**Work to complete**
Retype the passage of the Spring Batch cheatsheet between "- Persisted in" and "cross-step data sharing.", inclusive, without altering a single character.

**Text segment**
———
Spring Batch Cheatsheet

1. Core Concepts

Job model

Job
- Container of one or more Steps; defines overall flow and restartability.
- Identified by name + JobParameters → produces a JobInstance.
JobInstance
- Logical run of a Job for a given parameter set (e.g. “EndOfDay for 2026-03-31”).
- A JobInstance can have multiple JobExecutions (re-runs with same params).
JobExecution
- One execution attempt of a JobInstance; holds BatchStatus, ExitStatus, timestamps, failure details.
- Persisted in BATCH_JOB_EXECUTION via JobRepository.
Step
- Single phase of work (tasklet or chunk), executed in sequence/flow within a Job.
- Has its own StepExecution per JobExecution.
StepExecution
- Execution attempt of a Step; has read/write/commit/skip counts, status, exceptions.
- Persisted to BATCH_STEP_EXECUTION.

ExecutionContext

ExecutionContext
- Serializable key–value store scoped to JobExecution or StepExecution.
- Used for restart (e.g. save cursor, page, last processed ID) and cross-step data sharing.
———
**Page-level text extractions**
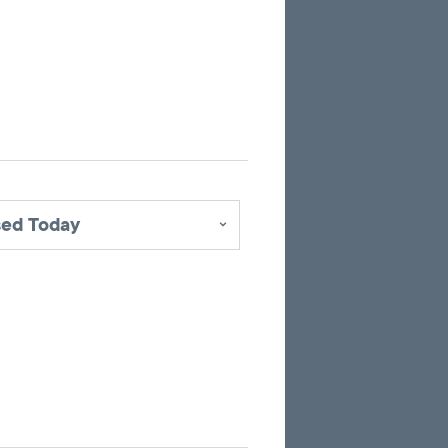
up
to
10
marker
pins
identifying
office
locations
sed Today
related
to
the
current
search
results.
———
**Result for this task**
- Persisted in BATCH_JOB_EXECUTION via JobRepository.
Step
- Single phase of work (tasklet or chunk), executed in sequence/flow within a Job.
- Has its own StepExecution per JobExecution.
StepExecution
- Execution attempt of a Step; has read/write/commit/skip counts, status, exceptions.
- Persisted to BATCH_STEP_EXECUTION.

ExecutionContext

ExecutionContext
- Serializable key–value store scoped to JobExecution or StepExecution.
- Used for restart (e.g. save cursor, page, last processed ID) and cross-step data sharing.